My philosophical musings are different, now that I am a mom.

This morning, as I sip my herbal tea and watch the sun rise with my child hooked to my boob, I'm pondering why--in every pack of 50 diapers--there seems to be a handful of unrelaiable diaper duds.

These "diaper duds" look like all the others and are thus impossible to distinguish...until they've let you down. 

And while they look like a normal diaper, they have absolutely no ability to absorb or contain.  Rather, poop and pee topple out everywhere, from the sides and out the back and in every which direction so as to create the maximum mess.

Liam and I are annoyed by them.  They're responsible for 50% of the baby clothes and blankets now in the washer.  This morning, one cunning diaper dud even managed to soak through and ruin the cloth cover on Liam's swing.  He alerted me to the surprise problem with a loud, frustrated cry. 

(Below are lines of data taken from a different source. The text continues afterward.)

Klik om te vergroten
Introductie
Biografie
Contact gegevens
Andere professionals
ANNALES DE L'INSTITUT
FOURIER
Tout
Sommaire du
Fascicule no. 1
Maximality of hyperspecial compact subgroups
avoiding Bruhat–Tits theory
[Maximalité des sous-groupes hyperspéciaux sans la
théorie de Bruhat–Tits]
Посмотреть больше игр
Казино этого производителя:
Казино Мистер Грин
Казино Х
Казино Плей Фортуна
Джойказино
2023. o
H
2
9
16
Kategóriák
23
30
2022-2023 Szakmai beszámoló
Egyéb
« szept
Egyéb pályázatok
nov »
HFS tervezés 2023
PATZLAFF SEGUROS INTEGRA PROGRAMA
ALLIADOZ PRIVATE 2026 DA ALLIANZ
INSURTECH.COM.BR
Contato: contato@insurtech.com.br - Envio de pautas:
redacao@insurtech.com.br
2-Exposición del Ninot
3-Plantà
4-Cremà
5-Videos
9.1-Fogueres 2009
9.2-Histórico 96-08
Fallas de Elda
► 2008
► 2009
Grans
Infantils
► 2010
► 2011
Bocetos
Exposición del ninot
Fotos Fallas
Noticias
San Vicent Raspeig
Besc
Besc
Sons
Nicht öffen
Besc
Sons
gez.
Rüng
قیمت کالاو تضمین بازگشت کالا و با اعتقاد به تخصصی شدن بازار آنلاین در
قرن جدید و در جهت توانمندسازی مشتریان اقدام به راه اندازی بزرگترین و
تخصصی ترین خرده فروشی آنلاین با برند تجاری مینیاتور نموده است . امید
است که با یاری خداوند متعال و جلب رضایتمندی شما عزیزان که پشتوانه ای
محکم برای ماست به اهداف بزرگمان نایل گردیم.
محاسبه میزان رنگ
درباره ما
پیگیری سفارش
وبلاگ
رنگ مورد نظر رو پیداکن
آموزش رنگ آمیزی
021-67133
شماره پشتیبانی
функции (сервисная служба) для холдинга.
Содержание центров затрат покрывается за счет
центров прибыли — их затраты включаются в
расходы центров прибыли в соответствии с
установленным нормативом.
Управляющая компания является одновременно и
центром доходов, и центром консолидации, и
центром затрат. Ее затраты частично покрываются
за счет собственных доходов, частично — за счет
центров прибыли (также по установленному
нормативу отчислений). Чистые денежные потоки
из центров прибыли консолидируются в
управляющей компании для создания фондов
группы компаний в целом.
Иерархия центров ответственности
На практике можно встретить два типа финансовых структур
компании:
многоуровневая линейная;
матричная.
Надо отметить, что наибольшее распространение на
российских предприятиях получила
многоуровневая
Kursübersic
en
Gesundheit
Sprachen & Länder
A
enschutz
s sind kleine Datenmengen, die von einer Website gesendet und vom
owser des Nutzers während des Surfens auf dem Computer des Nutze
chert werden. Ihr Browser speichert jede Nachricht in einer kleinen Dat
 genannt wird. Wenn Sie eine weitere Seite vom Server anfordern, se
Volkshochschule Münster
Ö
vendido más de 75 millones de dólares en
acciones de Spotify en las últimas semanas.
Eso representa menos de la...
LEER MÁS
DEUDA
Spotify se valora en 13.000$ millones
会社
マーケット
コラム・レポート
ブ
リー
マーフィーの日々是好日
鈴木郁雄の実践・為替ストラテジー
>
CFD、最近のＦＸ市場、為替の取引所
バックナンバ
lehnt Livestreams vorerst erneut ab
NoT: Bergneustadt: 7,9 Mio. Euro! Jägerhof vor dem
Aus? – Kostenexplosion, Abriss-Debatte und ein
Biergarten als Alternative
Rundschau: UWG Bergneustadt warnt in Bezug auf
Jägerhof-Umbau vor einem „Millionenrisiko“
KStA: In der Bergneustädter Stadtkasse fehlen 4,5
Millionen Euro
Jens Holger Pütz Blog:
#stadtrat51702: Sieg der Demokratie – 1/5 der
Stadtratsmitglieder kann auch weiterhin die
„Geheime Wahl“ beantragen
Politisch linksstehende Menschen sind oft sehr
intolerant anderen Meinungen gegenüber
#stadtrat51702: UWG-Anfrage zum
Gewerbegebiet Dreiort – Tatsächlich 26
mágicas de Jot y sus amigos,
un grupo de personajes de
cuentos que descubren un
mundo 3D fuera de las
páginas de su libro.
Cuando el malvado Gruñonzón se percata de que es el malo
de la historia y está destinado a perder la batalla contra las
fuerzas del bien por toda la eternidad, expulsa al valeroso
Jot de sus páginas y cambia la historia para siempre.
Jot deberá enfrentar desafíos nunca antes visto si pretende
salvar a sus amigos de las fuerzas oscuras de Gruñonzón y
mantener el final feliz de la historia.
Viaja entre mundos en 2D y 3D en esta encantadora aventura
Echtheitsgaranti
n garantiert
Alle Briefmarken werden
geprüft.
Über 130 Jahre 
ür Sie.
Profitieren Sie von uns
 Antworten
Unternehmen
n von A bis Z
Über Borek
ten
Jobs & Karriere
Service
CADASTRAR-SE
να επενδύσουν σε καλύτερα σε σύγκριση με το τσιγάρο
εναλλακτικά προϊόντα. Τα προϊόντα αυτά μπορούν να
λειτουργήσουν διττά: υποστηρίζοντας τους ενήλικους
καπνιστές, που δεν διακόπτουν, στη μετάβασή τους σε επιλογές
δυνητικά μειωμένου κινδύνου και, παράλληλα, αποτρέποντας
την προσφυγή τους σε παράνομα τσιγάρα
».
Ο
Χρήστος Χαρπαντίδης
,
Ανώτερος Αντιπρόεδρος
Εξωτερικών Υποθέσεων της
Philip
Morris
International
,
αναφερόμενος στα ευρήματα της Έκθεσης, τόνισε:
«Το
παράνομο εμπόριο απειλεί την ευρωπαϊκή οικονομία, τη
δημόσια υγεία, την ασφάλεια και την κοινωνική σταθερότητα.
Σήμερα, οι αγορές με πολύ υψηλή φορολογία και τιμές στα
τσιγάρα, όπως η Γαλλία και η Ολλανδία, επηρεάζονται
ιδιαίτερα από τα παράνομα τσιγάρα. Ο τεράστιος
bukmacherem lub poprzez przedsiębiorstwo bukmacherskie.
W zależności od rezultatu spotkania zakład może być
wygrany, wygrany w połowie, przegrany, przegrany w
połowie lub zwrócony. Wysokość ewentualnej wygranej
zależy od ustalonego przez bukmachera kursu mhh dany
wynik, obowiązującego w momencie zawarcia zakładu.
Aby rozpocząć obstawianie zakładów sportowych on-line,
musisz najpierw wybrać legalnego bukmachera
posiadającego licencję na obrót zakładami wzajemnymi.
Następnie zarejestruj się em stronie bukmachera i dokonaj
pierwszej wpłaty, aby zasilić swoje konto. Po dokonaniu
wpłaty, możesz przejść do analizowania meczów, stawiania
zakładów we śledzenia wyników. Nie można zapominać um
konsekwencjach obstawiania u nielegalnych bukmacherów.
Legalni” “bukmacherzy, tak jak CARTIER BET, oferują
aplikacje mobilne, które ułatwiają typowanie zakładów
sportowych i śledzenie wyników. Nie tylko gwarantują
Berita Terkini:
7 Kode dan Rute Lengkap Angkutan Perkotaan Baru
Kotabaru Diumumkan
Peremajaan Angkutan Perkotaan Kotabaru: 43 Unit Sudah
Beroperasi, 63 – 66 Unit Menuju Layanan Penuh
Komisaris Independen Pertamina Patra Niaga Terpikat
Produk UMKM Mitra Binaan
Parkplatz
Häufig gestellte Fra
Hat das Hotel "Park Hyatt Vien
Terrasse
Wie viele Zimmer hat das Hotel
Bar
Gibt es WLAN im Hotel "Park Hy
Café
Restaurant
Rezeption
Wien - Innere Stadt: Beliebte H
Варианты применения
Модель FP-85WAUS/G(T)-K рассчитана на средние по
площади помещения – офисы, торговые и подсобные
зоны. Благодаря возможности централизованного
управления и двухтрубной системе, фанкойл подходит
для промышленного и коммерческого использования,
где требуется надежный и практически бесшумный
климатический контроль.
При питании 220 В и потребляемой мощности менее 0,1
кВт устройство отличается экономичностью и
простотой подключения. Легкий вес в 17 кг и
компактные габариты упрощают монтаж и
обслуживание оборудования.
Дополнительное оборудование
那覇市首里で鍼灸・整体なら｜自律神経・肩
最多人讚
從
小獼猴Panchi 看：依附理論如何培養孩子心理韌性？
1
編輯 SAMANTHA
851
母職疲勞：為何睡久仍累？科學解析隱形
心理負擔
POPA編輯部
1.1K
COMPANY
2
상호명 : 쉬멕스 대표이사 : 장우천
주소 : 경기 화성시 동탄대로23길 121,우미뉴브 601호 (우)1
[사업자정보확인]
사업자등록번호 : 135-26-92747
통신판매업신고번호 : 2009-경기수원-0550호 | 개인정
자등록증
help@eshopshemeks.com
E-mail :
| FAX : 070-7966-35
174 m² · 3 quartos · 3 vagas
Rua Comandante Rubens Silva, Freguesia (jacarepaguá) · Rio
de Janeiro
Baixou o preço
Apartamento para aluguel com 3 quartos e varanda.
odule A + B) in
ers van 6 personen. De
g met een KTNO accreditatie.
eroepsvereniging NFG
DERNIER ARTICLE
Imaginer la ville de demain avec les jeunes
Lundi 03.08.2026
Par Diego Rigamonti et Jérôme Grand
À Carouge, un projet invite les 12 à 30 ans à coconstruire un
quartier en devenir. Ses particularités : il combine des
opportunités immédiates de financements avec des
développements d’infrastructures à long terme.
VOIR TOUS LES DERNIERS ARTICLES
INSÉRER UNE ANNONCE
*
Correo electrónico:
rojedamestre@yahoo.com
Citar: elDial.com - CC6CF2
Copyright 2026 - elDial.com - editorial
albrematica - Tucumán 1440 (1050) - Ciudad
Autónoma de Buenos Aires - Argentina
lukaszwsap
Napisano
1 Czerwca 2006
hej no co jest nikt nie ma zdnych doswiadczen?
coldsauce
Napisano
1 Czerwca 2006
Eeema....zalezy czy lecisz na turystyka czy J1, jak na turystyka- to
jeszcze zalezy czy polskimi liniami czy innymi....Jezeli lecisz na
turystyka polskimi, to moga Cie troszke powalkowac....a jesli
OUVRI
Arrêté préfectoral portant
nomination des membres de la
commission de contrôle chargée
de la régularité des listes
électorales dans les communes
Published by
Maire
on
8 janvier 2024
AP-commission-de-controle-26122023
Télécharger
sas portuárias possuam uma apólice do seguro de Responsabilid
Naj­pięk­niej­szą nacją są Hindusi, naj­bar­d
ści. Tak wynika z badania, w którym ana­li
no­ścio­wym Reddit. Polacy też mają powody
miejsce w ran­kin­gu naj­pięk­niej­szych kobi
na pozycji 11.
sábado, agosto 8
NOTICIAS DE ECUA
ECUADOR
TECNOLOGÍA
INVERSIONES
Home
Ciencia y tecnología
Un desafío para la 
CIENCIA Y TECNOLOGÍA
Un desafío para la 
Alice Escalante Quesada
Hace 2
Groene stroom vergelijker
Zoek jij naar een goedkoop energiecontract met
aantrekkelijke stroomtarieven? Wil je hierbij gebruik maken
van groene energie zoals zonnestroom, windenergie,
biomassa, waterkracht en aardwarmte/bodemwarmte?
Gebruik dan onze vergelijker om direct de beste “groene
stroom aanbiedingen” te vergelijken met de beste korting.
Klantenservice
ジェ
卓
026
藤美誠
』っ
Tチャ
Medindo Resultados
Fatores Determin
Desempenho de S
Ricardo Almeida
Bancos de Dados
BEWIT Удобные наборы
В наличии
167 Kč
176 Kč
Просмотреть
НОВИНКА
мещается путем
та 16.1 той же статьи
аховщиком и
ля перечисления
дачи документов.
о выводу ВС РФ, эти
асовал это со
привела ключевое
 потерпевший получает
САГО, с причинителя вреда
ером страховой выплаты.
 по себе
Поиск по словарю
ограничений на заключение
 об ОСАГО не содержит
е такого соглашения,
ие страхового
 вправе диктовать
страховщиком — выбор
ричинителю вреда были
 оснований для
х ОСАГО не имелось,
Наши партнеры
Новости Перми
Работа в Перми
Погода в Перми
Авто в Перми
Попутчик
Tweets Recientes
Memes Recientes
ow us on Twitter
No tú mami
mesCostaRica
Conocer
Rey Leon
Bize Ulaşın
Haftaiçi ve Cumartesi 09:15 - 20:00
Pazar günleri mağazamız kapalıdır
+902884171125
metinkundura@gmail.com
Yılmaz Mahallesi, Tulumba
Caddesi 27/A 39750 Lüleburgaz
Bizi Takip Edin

He rather liked the outfit he was wearing, too.  I had just put him in it, and he looked adorable, and now we had to take it off already.  Ugh.

I know that Liam and I are not alone in our unfortunate encounters with diaper duds.  Several of my friends' children have endured surprise explosions at the most inconvenient of times.

As a math teacher on maternity leave who experiences periodic yet strong waves of desire for problem solving, number crunching, or probability calculations, I think I'll start some basic record-keeping in an effort to stay one step ahead of these pesky pants and predict their next downfall.  Wish me luck.